[Stored data entries]
'''

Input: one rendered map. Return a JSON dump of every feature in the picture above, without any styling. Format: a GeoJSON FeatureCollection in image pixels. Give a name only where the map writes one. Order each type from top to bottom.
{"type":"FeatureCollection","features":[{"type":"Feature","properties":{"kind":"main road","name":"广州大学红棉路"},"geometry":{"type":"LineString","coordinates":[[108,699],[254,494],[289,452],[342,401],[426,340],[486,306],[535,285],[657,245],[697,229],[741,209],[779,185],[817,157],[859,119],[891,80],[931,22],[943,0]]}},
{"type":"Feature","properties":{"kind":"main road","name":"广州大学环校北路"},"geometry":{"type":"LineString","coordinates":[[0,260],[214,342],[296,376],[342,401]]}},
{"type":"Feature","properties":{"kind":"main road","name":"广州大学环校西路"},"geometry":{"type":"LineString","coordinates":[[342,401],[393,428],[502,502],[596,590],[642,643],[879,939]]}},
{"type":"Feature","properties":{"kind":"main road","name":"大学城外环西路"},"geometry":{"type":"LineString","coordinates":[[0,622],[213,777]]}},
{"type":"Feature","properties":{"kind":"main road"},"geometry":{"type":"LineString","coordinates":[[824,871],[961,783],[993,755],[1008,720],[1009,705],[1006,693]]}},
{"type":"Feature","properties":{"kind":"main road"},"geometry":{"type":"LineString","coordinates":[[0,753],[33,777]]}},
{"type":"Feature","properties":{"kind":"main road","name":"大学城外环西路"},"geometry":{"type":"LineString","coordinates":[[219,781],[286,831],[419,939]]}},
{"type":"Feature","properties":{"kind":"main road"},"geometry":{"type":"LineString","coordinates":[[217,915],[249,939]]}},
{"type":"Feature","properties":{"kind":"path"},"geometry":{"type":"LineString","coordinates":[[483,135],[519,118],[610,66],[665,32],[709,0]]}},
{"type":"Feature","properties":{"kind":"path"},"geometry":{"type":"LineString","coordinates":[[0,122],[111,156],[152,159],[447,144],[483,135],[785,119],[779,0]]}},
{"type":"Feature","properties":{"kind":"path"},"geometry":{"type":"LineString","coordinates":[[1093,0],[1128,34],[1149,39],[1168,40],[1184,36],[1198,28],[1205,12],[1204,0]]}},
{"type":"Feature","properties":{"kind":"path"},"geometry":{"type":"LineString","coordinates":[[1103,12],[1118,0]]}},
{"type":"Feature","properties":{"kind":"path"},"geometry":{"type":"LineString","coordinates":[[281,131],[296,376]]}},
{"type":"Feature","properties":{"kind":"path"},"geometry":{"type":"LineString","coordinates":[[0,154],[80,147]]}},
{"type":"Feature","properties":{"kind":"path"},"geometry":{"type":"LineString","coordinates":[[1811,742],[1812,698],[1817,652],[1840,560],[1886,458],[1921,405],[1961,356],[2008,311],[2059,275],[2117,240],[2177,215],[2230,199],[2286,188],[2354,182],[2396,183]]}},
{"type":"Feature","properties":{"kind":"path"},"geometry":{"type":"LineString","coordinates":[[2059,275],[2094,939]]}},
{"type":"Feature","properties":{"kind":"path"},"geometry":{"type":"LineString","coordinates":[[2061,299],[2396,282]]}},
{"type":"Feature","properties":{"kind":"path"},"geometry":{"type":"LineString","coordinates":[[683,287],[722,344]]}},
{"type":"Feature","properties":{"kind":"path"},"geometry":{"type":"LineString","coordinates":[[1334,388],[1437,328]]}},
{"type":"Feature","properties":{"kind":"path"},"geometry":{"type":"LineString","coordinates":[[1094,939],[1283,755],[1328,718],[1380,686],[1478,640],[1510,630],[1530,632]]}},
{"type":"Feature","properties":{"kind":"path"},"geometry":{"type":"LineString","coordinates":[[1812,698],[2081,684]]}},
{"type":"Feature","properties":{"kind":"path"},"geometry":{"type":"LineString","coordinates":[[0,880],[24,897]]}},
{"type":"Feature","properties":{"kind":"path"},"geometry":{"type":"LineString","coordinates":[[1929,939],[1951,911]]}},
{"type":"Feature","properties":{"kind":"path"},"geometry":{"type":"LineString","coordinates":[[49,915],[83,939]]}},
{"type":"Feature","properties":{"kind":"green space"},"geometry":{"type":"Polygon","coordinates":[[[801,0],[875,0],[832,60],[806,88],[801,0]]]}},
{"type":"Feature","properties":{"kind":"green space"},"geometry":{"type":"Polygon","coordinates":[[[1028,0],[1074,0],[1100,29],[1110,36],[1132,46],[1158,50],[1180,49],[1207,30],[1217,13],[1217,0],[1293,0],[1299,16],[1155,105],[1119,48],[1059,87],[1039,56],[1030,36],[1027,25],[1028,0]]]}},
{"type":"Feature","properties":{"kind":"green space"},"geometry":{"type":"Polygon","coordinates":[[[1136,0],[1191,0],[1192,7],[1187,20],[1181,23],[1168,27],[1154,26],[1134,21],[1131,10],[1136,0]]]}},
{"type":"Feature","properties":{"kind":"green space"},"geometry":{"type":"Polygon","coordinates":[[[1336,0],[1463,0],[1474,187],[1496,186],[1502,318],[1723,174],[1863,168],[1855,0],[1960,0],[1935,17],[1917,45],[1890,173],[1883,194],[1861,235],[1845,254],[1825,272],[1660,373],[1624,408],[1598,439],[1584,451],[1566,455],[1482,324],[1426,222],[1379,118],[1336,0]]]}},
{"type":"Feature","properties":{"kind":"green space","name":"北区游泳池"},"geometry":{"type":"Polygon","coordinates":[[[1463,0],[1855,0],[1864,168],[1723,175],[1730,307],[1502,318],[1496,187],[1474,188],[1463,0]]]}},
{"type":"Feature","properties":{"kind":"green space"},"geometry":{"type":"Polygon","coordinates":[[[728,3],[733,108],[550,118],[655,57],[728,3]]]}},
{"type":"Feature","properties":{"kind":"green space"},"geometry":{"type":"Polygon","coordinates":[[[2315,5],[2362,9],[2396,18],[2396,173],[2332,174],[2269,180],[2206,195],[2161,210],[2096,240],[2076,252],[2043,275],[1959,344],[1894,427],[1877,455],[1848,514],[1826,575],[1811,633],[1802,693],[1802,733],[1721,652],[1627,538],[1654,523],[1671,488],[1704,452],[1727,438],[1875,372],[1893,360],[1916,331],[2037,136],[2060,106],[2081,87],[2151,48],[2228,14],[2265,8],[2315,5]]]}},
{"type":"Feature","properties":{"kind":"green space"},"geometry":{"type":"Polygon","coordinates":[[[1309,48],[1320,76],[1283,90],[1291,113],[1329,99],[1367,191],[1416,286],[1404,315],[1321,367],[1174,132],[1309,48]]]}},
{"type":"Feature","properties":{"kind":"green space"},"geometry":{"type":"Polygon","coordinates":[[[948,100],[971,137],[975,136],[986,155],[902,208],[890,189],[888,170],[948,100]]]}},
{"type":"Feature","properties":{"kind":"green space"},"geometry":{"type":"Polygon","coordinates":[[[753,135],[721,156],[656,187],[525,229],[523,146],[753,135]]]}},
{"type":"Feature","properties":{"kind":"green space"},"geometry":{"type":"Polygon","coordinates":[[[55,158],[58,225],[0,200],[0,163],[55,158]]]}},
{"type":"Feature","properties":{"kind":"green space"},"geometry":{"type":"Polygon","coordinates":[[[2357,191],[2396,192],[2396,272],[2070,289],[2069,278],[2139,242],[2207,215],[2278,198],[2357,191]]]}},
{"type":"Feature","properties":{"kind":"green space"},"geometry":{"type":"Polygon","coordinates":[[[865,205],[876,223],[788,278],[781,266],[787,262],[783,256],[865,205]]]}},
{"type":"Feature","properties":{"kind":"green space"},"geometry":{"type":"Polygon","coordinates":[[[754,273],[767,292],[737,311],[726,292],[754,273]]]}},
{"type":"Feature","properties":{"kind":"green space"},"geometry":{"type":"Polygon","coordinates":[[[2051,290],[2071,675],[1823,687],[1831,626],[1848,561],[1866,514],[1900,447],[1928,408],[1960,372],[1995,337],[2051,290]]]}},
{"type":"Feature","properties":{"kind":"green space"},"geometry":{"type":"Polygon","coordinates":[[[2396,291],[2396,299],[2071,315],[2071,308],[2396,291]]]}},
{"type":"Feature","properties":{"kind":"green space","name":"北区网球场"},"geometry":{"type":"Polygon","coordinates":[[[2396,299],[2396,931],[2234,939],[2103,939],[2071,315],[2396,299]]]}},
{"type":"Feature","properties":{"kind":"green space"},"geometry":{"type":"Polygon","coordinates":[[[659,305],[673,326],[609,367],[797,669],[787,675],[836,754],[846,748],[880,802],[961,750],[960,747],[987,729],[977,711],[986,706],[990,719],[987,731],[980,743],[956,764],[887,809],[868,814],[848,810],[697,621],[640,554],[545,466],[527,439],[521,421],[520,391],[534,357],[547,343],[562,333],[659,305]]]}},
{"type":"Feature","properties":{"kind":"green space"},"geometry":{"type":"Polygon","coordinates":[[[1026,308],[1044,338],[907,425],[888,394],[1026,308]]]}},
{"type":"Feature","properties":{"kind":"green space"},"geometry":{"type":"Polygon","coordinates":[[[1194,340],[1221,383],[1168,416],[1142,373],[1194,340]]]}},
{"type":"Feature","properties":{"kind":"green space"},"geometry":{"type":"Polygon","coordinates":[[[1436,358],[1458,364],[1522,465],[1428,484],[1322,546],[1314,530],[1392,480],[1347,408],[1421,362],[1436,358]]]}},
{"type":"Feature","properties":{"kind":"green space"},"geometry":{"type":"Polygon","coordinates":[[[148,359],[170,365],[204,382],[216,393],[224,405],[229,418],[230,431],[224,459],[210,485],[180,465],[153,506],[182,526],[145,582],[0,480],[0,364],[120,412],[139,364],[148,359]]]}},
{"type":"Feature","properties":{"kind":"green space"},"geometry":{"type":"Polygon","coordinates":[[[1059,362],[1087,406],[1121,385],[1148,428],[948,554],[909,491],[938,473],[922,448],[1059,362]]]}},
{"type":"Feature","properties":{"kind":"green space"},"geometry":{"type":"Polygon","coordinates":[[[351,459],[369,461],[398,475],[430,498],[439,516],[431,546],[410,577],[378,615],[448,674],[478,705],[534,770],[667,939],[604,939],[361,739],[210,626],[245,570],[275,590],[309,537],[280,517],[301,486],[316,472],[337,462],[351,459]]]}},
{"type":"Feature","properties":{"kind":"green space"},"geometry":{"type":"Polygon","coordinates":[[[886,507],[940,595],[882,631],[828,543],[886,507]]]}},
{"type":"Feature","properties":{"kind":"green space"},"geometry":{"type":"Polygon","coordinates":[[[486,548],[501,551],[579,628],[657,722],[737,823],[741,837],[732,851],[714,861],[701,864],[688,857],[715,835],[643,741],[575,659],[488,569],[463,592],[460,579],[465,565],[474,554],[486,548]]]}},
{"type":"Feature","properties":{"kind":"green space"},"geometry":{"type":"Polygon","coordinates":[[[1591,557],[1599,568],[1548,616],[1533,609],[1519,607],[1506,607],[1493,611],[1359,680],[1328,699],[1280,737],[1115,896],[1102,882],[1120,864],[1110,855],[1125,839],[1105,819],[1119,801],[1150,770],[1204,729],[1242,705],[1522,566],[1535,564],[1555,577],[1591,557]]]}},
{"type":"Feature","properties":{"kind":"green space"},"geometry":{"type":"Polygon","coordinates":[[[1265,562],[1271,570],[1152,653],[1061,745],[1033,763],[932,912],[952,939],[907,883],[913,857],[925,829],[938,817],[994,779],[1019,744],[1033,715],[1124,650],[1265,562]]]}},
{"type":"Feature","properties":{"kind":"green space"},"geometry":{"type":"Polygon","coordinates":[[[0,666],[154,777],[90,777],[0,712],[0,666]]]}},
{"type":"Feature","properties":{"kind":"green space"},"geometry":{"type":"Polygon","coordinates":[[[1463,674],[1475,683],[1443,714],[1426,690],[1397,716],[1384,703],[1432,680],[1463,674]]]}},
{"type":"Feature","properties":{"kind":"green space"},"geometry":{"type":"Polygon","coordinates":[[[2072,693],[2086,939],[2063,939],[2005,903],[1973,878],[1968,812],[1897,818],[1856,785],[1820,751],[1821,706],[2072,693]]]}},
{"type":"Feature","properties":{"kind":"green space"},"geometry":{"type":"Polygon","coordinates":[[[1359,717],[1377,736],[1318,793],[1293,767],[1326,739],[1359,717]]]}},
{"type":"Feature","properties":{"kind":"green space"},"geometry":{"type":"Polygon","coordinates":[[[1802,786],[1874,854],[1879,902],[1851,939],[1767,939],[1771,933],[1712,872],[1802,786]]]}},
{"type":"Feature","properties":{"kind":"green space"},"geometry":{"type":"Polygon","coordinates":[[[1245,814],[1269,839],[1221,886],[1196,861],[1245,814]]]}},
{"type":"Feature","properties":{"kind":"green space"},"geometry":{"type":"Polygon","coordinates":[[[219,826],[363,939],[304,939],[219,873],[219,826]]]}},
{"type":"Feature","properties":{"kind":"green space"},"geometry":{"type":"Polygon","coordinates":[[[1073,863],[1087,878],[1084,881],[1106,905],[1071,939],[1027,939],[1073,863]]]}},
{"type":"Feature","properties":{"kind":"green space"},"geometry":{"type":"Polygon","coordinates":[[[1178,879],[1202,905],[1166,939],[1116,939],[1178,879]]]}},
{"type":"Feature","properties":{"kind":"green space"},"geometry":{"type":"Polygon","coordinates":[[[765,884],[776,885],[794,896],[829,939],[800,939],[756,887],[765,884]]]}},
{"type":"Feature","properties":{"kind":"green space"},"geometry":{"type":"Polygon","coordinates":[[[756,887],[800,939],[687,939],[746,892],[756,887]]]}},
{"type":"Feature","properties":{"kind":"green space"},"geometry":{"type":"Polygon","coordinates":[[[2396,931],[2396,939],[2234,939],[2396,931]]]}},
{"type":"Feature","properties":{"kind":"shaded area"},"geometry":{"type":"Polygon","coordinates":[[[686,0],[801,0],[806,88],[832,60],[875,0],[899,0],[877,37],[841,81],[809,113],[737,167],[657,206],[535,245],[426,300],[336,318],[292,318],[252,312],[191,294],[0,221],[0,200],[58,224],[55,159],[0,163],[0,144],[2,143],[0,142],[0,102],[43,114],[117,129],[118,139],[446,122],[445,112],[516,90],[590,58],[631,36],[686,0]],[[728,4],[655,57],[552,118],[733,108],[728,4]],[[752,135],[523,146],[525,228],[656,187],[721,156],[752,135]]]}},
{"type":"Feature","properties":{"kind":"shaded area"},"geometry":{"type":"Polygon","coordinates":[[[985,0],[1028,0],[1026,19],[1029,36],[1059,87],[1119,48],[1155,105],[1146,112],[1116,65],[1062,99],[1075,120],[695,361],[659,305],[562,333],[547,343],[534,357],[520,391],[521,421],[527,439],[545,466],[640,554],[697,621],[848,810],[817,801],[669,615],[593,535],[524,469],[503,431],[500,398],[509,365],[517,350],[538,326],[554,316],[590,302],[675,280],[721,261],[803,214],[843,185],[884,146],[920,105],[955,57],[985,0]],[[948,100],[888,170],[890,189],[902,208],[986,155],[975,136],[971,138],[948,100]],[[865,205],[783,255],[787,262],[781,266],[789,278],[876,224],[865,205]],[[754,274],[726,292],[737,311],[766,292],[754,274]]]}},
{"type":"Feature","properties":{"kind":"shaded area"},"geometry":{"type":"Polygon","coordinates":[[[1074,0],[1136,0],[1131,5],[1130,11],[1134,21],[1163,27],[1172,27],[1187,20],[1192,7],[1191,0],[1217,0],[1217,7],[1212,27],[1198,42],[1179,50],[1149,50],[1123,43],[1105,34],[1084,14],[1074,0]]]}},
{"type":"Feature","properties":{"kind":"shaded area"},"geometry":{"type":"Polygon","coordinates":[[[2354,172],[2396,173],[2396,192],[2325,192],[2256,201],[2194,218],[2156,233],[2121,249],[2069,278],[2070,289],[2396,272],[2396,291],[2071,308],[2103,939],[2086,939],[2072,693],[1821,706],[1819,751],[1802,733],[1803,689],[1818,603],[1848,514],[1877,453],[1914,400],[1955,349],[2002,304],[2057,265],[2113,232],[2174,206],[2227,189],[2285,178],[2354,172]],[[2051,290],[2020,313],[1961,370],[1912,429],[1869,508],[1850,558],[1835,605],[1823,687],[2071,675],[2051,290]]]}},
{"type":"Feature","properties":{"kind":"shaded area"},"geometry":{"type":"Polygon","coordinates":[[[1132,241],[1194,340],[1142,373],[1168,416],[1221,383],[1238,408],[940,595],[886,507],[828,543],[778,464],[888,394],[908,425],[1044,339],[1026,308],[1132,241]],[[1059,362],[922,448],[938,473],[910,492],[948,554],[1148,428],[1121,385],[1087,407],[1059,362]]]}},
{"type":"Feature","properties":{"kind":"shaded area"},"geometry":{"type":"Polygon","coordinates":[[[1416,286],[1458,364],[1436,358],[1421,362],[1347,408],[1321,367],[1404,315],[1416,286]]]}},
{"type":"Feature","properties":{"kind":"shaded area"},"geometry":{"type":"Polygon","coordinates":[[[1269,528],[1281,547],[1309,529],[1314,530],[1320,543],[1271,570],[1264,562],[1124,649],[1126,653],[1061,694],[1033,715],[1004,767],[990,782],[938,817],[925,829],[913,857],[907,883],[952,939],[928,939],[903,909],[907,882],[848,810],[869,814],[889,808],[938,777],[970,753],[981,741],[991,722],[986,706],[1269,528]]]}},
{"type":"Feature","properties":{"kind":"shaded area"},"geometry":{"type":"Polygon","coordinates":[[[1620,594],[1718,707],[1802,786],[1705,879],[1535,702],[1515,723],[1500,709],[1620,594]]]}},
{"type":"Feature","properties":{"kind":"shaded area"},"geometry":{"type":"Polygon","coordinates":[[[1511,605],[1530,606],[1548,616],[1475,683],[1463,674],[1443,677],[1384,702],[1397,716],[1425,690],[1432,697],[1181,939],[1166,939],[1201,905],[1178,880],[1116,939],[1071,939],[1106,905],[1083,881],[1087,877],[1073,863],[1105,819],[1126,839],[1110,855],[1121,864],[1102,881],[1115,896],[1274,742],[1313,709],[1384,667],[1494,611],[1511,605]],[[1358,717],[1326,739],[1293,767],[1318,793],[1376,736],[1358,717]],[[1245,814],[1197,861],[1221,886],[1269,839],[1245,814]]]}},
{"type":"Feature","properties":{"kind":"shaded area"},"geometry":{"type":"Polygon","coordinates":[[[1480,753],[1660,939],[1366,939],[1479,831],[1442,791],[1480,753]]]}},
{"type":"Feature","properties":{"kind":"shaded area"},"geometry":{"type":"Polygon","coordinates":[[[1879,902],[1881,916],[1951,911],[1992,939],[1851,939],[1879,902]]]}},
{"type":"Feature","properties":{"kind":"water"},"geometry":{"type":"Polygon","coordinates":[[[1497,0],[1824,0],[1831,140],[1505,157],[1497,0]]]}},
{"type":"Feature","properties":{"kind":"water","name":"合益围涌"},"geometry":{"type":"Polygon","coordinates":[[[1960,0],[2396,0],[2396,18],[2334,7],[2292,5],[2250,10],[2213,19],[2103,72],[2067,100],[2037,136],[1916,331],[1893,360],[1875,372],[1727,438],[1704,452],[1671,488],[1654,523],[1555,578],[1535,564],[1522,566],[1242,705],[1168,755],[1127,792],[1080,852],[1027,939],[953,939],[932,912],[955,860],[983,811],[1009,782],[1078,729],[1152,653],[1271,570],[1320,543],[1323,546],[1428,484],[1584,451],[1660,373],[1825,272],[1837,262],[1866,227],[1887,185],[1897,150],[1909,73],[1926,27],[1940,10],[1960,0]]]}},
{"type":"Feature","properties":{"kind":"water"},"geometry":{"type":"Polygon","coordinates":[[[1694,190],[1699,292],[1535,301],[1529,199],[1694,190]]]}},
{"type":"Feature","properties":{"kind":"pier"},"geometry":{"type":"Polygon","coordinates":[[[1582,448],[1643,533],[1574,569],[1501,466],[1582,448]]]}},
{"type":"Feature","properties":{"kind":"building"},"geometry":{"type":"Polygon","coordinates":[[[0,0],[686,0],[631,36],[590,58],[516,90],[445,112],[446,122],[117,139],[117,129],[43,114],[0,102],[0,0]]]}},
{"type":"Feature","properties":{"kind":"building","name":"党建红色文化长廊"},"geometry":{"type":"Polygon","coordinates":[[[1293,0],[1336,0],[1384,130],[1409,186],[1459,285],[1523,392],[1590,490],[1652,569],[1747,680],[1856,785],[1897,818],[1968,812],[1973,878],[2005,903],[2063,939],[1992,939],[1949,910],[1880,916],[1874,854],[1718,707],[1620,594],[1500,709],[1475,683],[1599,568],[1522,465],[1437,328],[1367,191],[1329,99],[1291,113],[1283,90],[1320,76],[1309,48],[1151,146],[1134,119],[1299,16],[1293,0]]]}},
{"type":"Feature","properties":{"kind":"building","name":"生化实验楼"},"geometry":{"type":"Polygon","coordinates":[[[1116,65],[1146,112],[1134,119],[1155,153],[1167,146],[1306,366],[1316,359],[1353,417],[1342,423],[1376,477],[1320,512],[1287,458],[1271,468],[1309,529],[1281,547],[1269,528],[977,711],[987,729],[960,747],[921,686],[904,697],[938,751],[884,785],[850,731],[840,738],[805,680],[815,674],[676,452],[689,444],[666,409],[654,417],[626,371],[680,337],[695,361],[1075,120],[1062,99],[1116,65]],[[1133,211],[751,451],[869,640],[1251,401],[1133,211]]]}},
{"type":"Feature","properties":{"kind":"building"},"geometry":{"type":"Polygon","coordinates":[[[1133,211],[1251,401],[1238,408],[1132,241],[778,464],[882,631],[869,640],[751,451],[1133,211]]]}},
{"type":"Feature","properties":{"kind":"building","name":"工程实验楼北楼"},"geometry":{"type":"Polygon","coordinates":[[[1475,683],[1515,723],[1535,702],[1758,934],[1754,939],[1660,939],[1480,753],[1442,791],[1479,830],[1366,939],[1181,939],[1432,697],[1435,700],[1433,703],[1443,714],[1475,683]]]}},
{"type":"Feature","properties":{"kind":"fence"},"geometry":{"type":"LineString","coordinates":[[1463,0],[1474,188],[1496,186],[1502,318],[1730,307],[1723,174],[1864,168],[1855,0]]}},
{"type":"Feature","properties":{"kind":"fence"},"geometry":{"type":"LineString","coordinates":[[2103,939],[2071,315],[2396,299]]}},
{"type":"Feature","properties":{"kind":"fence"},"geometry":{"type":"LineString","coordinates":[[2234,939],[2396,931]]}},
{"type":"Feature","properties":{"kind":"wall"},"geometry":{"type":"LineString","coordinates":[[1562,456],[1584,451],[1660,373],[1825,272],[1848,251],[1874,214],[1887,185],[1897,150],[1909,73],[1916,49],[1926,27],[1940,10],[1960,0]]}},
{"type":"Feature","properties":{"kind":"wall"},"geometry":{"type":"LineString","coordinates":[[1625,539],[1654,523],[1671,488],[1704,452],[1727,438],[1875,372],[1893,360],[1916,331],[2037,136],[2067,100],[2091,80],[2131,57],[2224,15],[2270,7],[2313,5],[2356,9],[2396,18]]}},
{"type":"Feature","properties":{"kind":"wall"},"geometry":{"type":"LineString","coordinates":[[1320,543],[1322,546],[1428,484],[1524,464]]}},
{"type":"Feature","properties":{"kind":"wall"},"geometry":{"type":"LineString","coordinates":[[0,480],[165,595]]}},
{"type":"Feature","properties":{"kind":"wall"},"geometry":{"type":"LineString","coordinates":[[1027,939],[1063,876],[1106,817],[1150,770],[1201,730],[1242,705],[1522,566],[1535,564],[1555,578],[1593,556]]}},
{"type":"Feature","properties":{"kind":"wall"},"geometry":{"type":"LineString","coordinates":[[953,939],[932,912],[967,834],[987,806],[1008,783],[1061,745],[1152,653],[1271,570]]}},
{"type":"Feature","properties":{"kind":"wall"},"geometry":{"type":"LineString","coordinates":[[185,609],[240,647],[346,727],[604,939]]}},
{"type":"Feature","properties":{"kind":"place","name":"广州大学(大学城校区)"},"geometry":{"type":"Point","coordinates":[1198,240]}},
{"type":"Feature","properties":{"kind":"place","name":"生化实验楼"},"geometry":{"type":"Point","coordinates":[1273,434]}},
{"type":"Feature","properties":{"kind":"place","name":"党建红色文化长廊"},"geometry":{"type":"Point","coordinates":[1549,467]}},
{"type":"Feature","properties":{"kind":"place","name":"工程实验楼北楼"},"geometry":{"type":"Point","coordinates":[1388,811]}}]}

'''

* Exercise objective *
Identify each line in the records above that contains the word "wall", and copy it out in full.

* Answer for the task *
{"type":"Feature","properties":{"kind":"wall"},"geometry":{"type":"LineString","coordinates":[[1562,456],[1584,451],[1660,373],[1825,272],[1848,251],[1874,214],[1887,185],[1897,150],[1909,73],[1916,49],[1926,27],[1940,10],[1960,0]]}},
{"type":"Feature","properties":{"kind":"wall"},"geometry":{"type":"LineString","coordinates":[[1625,539],[1654,523],[1671,488],[1704,452],[1727,438],[1875,372],[1893,360],[1916,331],[2037,136],[2067,100],[2091,80],[2131,57],[2224,15],[2270,7],[2313,5],[2356,9],[2396,18]]}},
{"type":"Feature","properties":{"kind":"wall"},"geometry":{"type":"LineString","coordinates":[[1320,543],[1322,546],[1428,484],[1524,464]]}},
{"type":"Feature","properties":{"kind":"wall"},"geometry":{"type":"LineString","coordinates":[[0,480],[165,595]]}},
{"type":"Feature","properties":{"kind":"wall"},"geometry":{"type":"LineString","coordinates":[[1027,939],[1063,876],[1106,817],[1150,770],[1201,730],[1242,705],[1522,566],[1535,564],[1555,578],[1593,556]]}},
{"type":"Feature","properties":{"kind":"wall"},"geometry":{"type":"LineString","coordinates":[[953,939],[932,912],[967,834],[987,806],[1008,783],[1061,745],[1152,653],[1271,570]]}},
{"type":"Feature","properties":{"kind":"wall"},"geometry":{"type":"LineString","coordinates":[[185,609],[240,647],[346,727],[604,939]]}},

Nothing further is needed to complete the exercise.